During my stay at the Oxford hospital a number of ladies who had refugeed from Charleston, So. Ca., were making their home in the village. Among them was a Miss Fair, a beautiful girl with a wealth of wavy brown hair. An ardent Southerner and anxious to benefit the cause she loved, she had determined to visit Sherman's army around Atlanta as a spy, bringing out such information as she would be able to procure.

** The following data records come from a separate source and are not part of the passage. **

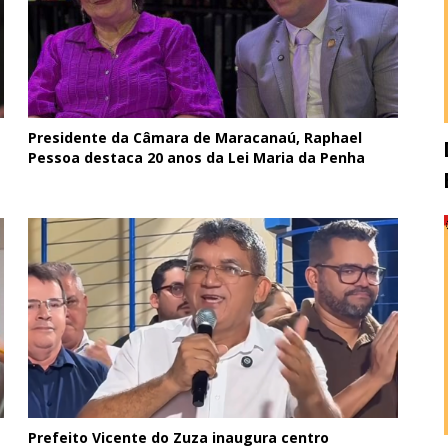
Presidente da Câmara de Maracanaú, Raphael
Pessoa destaca 20 anos da Lei Maria da Penha
Prefeito Vicente do Zuza inaugura centro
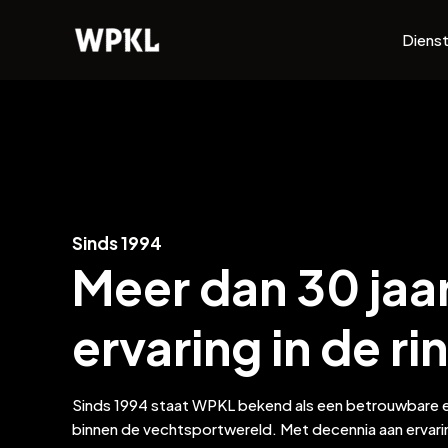
Ga
naar
Diens
de
inhoud
Sinds 1994
Meer dan 30 jaa
ervaring in de ri
Sinds 1994 staat WPKL bekend als een betrouwbare
binnen de vechtsportwereld. Met decennia aan ervari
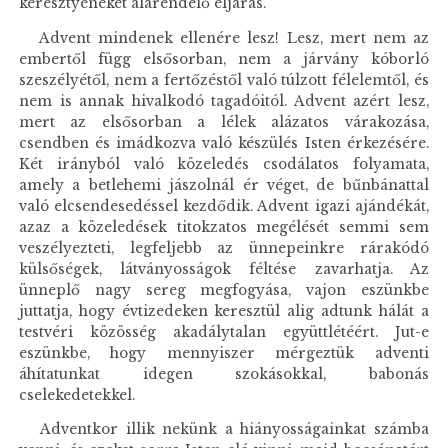
keresztyéneket alárendelő eljárás.
Advent mindenek ellenére lesz! Lesz, mert nem az
embertől függ elsősorban, nem a járvány kóborló
szeszélyétől, nem a fertőzéstől való túlzott félelemtől, és
nem is annak hivalkodó tagadóitól. Advent azért lesz,
mert az elsősorban a lélek alázatos várakozása,
csendben és imádkozva való készülés Isten érkezésére.
Két irányból való közeledés csodálatos folyamata,
amely a betlehemi jászolnál ér véget, de bűnbánattal
való elcsendesedéssel kezdődik. Advent igazi ajándékát,
azaz a közeledések titokzatos megélését semmi sem
veszélyezteti, legfeljebb az ünnepeinkre rárakódó
külsőségek, látványosságok féltése zavarhatja. Az
ünneplő nagy sereg megfogyása, vajon eszünkbe
juttatja, hogy évtizedeken keresztül alig adtunk hálát a
testvéri közösség akadálytalan együttlétéért. Jut-e
eszünkbe, hogy mennyiszer mérgeztük adventi
áhítatunkat idegen szokásokkal, babonás
cselekedetekkel.
Adventkor illik nekünk a hiányosságainkat számba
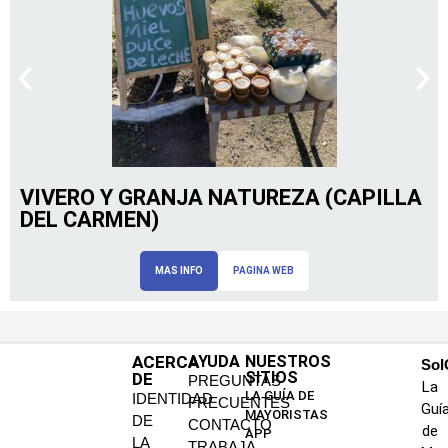
VIVERO Y GRANJA NATUREZA (CAPILLA
DEL CARMEN)
MAS INFO
PAGINA WEB
ACERCA
AYUDA
NUESTROS
SoI
SITIOS
DE
PREGUNTAS
La
LA GUÍA DE
IDENTIDAD
FRECUENTES
Guí
MAYORISTAS
DE
CONTACTO
de
APP
LA
TRABAJA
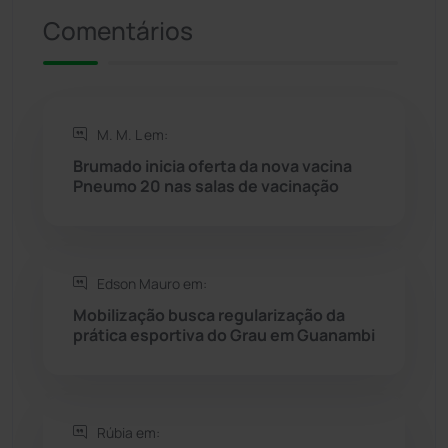
Comentários
Riacho de Santana
(309)
Rio de Contas
(410)
M. M. L em:
Rio do Antônio
(203)
Brumado inicia oferta da nova vacina
Pneumo 20 nas salas de vacinação
Rio do Pires
(98)
Saúde
(2427)
Edson Mauro em:
Mobilização busca regularização da
Seabra
(50)
prática esportiva do Grau em Guanambi
Sebastião Laranjeiras
(96)
Rúbia em:
Sítio do Mato
(42)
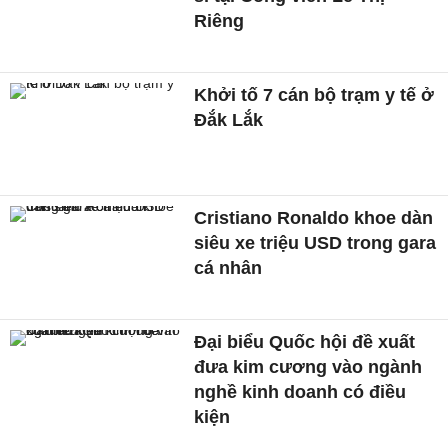
Riêng
Khởi tố 7 cán bộ trạm y tế ở
Đắk Lắk
Cristiano Ronaldo khoe dàn
siêu xe triệu USD trong gara
cá nhân
Đại biểu Quốc hội đề xuất
đưa kim cương vào ngành
nghề kinh doanh có điều
kiện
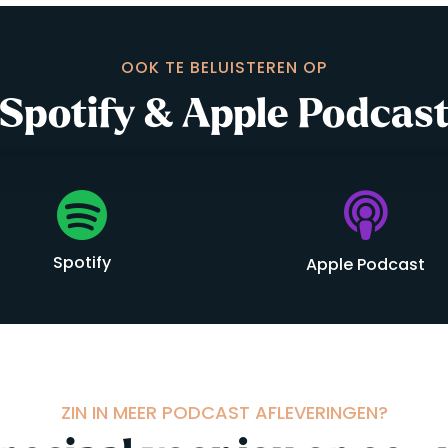
OOK TE BELUISTEREN OP
Spotify & Apple Podcas


Spotify
Apple Podcast
ZIN IN MEER PODCAST AFLEVERINGEN?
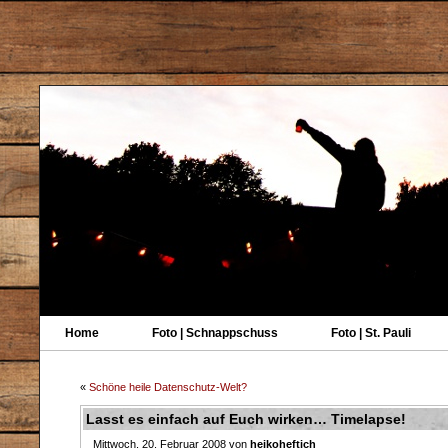
Home
Foto | Schnappschuss
Foto | St. Pauli
«
Schöne heile Datenschutz-Welt?
Lasst es einfach auf Euch wirken… Timelapse!
Mittwoch, 20. Februar 2008 von
heikoheftich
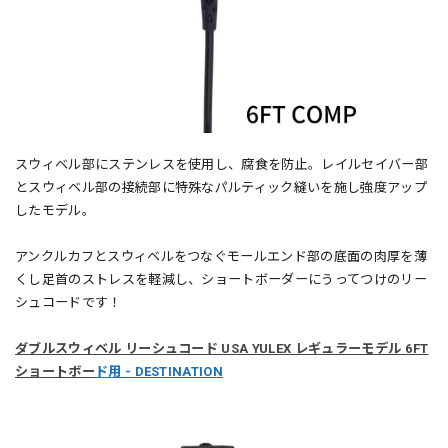
スウィベル部にステンレスを使用し、腐食を防止。レイルセイバー部
とスウィベル部の接続部に特殊なパルティック縫いを施し強度アップ
したモデル。
アンクルカフとスウィベルをつなぐモールエンド部の底面の肉厚を薄
くし足首のストレスを軽減し、ショートボーダーにうってつけのリー
シュコードです！
ダブルスウィベル リーシュコード USA YULEX レギュラーモデル 6FT
ショートボー
ド用 - DESTINATION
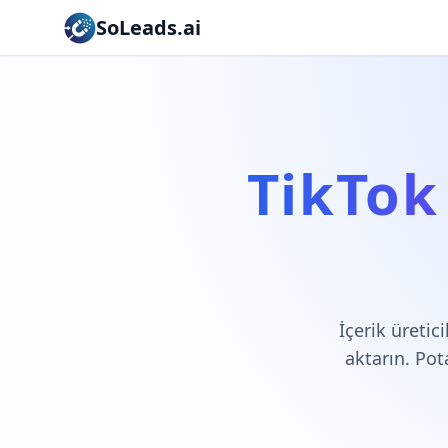
SoLeads.ai
TikTok
İçerik üretic
aktarın. Pot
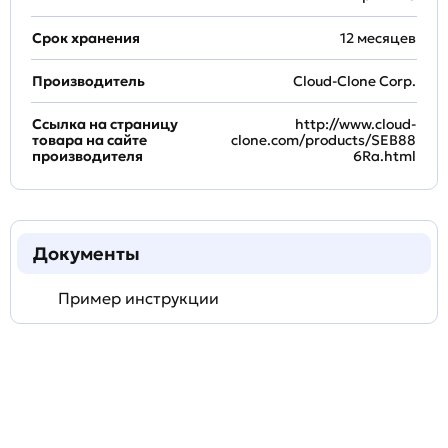
Срок хранения
12 месяцев
Производитель
Cloud-Clone Corp.
Ссылка на страницу
http://www.cloud-
товара на сайте
clone.com/products/SEB88
производителя
6Ra.html
Документы
Пример инструкции
Задать
технический
вопрос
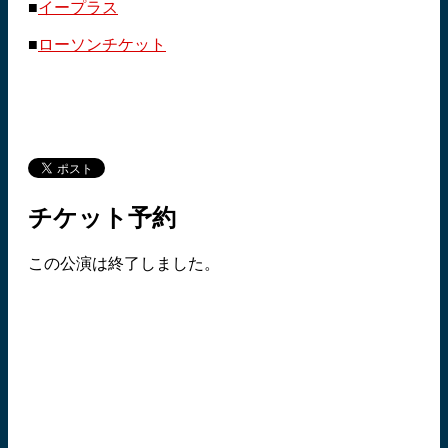
■
イープラス
■
ローソンチケット
チケット予約
この公演は終了しました。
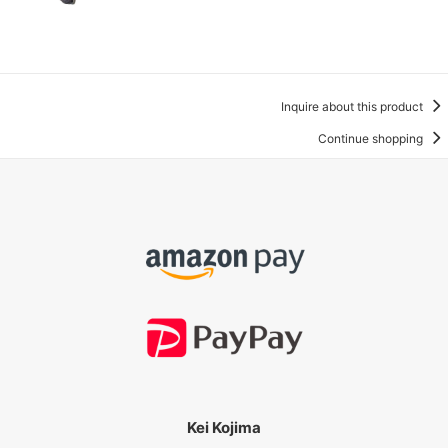
Inquire about this product
Continue shopping
Kei Kojima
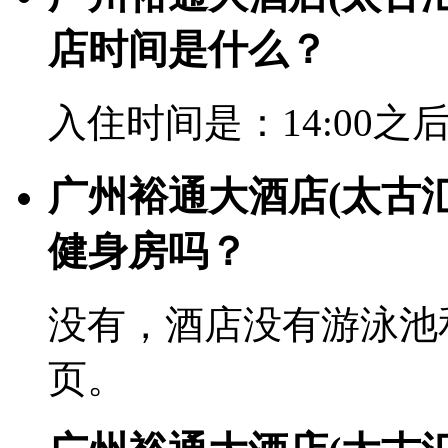
店时间是什么？
入住时间是：14:00之后
广州裕通大酒店(太古
健身房吗？
没有，酒店没有游泳池
页。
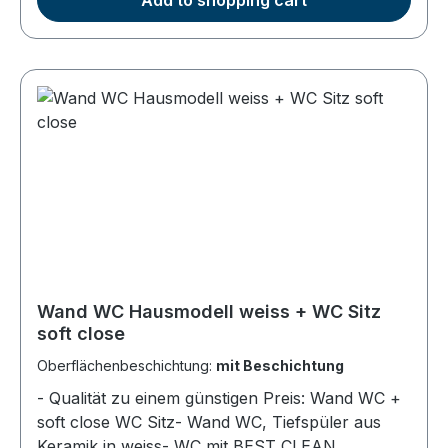
Add to shopping cart
Abdeckplatte und herausnehmbarem
Geruchsverschlußeinsatz - Abgang DN 50mm,
Deutscher Hersteller - Styroporträger passend
zu der Duschwanne - Höhe des Trägers 8,5cm,
Gesamthöhe Dusche + Träger ca. 14cm -
Schnelle Montage, vereinfacht das Befliesen -
Träger verhindert rasches Auskühlen im
Bodenbereich - Deutscher Hersteller
Wand WC Hausmodell weiss + WC Sitz
soft close
Oberflächenbeschichtung:
mit Beschichtung
- Qualität zu einem günstigen Preis: Wand WC +
soft close WC Sitz- Wand WC, Tiefspüler aus
Keramik in weiss- WC mit BEST CLEAN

The raven locks were sacrificed, the face and hands were died, a cracker bonnet and homespun dress were donned and supplied with a basket of parched ground peas she tramped around the Federal camps, keeping her eyes and ears open. Making the trip safely, she returned to Oxford and mailed a letter to Gov. Brown, giving him the information she had obtained as to Sherman's force and plans. When Garrard's division entered Oxford, this letter was in the post office and was captured with other mail matter. It was read by the raiders after they left the town and a squad was sent back to search for the fair writer, but fortunately she was securely hidden in the attic of Mr. River's home, while her father was concealed in a well on the premises. Few braver acts have been recorded of grim visaged warriors than the daring feat accomplished by this fair-faced daughter of the South.

A GEORGIA "HOSS."

While the raiders were in possession of the town, one of them belonging to a Michigan regiment rode up to the gate of the home where this girl was staying. The lady of the house was sitting on the porch and the cavalryman saluted her with the remark, "See what a fine Georgia "hoss" I have." "Yes," she replied, "one you stole I suppose." Turning to her ten-year-old son standing by the soldier said, "Here, boy, hold this "hoss." "I'd see you at the d—l first," replied the little Confederate. This boy, now a middle-aged man, tells me that it was his first and last use of improper language in the presence of his Christian mother, and that for some reason she failed on that occasion to administer even a mild reproof.